→ Problem statement
Your task is to transcribe the entries below exactly, beginning with the line containing "right eye: (413, 660)" and ending with the final line, and to add nothing else.

*** Opening Task data ***

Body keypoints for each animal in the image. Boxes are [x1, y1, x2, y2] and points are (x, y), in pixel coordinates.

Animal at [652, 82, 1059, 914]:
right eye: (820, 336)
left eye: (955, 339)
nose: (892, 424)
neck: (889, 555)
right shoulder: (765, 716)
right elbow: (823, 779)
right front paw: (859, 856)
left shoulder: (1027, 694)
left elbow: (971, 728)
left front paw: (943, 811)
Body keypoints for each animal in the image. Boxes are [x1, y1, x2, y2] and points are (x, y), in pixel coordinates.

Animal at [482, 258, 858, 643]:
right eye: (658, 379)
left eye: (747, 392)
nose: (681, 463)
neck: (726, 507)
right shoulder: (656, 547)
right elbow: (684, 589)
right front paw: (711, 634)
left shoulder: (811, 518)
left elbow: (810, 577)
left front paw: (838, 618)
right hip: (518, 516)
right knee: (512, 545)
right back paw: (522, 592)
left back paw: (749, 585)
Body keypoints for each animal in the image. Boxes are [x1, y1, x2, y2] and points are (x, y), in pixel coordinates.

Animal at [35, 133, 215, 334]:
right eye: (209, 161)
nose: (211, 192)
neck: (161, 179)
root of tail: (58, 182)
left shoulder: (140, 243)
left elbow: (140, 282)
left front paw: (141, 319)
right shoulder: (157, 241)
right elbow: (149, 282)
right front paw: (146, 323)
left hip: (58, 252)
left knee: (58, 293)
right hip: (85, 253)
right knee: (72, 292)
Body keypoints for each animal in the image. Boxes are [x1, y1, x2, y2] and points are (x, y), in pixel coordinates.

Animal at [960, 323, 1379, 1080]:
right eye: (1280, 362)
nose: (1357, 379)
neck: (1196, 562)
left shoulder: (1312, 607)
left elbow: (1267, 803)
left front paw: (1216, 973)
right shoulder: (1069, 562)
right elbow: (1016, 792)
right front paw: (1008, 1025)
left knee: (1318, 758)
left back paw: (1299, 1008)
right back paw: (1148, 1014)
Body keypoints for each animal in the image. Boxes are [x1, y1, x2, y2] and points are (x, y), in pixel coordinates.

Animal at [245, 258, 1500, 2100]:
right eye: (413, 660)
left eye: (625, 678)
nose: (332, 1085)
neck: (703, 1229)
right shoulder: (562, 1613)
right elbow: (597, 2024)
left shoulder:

*** Closing Task data ***

→ Reply
right eye: (413, 660)
left eye: (625, 678)
nose: (332, 1085)
neck: (703, 1229)
right shoulder: (562, 1613)
right elbow: (597, 2024)
left shoulder:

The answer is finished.